Stored data:
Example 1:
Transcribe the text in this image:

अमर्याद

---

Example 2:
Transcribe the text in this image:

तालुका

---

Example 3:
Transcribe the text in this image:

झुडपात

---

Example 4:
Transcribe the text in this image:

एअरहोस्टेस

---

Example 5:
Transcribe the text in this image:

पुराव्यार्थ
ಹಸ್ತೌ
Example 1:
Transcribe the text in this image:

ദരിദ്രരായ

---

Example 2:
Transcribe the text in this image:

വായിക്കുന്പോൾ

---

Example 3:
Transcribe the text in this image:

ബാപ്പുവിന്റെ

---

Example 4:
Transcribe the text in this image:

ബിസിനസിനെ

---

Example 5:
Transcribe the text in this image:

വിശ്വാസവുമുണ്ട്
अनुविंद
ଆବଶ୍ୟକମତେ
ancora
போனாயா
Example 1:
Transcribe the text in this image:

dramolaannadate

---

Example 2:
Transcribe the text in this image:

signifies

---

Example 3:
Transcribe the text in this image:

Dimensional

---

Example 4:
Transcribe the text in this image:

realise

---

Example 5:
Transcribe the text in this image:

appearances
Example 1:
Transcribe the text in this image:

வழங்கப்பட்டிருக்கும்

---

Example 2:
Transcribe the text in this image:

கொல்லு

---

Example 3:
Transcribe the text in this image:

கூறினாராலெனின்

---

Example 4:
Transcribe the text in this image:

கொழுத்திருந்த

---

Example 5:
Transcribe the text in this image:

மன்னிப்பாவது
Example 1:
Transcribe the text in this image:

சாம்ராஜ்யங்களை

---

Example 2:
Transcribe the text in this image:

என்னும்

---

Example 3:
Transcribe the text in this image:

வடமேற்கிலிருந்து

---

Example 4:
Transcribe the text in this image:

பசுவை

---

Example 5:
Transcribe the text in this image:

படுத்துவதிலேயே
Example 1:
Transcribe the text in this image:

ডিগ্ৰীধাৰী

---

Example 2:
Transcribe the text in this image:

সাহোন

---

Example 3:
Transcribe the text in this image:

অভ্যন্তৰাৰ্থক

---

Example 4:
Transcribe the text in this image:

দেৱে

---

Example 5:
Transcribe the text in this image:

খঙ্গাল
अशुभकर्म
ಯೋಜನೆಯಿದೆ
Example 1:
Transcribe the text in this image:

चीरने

Task goal:
Using the entries above, please restate each one word for word.

Written response:
Example 1:
Transcribe the text in this image:

अमर्याद

---

Example 2:
Transcribe the text in this image:

तालुका

---

Example 3:
Transcribe the text in this image:

झुडपात

---

Example 4:
Transcribe the text in this image:

एअरहोस्टेस

---

Example 5:
Transcribe the text in this image:

पुराव्यार्थ
ಹಸ್ತೌ
Example 1:
Transcribe the text in this image:

ദരിദ്രരായ

---

Example 2:
Transcribe the text in this image:

വായിക്കുന്പോൾ

---

Example 3:
Transcribe the text in this image:

ബാപ്പുവിന്റെ

---

Example 4:
Transcribe the text in this image:

ബിസിനസിനെ

---

Example 5:
Transcribe the text in this image:

വിശ്വാസവുമുണ്ട്
अनुविंद
ଆବଶ୍ୟକମତେ
ancora
போனாயா
Example 1:
Transcribe the text in this image:

dramolaannadate

---

Example 2:
Transcribe the text in this image:

signifies

---

Example 3:
Transcribe the text in this image:

Dimensional

---

Example 4:
Transcribe the text in this image:

realise

---

Example 5:
Transcribe the text in this image:

appearances
Example 1:
Transcribe the text in this image:

வழங்கப்பட்டிருக்கும்

---

Example 2:
Transcribe the text in this image:

கொல்லு

---

Example 3:
Transcribe the text in this image:

கூறினாராலெனின்

---

Example 4:
Transcribe the text in this image:

கொழுத்திருந்த

---

Example 5:
Transcribe the text in this image:

மன்னிப்பாவது
Example 1:
Transcribe the text in this image:

சாம்ராஜ்யங்களை

---

Example 2:
Transcribe the text in this image:

என்னும்

---

Example 3:
Transcribe the text in this image:

வடமேற்கிலிருந்து

---

Example 4:
Transcribe the text in this image:

பசுவை

---

Example 5:
Transcribe the text in this image:

படுத்துவதிலேயே
Example 1:
Transcribe the text in this image:

ডিগ্ৰীধাৰী

---

Example 2:
Transcribe the text in this image:

সাহোন

---

Example 3:
Transcribe the text in this image:

অভ্যন্তৰাৰ্থক

---

Example 4:
Transcribe the text in this image:

দেৱে

---

Example 5:
Transcribe the text in this image:

খঙ্গাল
अशुभकर्म
ಯೋಜನೆಯಿದೆ
Example 1:
Transcribe the text in this image:

चीरने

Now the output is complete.